Thule's most hotly tipped acts at the moment are Trabant, with strange electronic pop music, and The Funerals, made up of members of Trabant, who do country music. Their album Pathetic Me is a surprise hit on American college radio.
"These guys had never played this kind of music before, ever," says Skulason. "They just decided they wanted to, so they wrote eight songs then went to a mountain cabin with no electricity and hired a diesel (generator) then recorded on a two-track tape machine over one weekend. They were extremely drunk."
There is also a lauded Icelandic ambient compile called 42 More Things To Do In Zero Gravity , and an interesting rock-oriented band, Sofandi. But next year, says Skulason, will be big. He is releasing what he predicts will be the biggest name in Icelandic music since Bjork. Her kind will never happen again. But Apparat Organ Quartet, he says, won't go unnoticed.
"They will be a very big underground hit. If you imagine, on stage, Kraftwerk, with three or four really old keyboards and organs and a drummer in the middle. They dress in suits. They have a gothic feel. They play everything live. It's also got a punk element, like a dance-punk element. Someone said `Kraftwerk meets Iron Maiden'."

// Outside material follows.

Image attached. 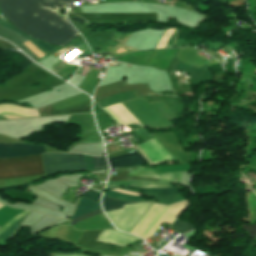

Gunnar Orn Tynes, from Mum, says his band toured non-stop for three months this year. Everywhere he went - Japan, Europe, America - people wanted to know why Icelandic music was so strange and brilliant. Most of the time, he says, no one cares about Iceland, and it revels in its isolation. But now there's all this hype and expectation.
"It feels like it is not real, all this talk," he says. "It's just make-believe. It's strange to be the subject of it. But we don't care. I try and hold my ground and not be sucked in by it. I just make music, and read, and write, and watch movies, and ride my bicycle."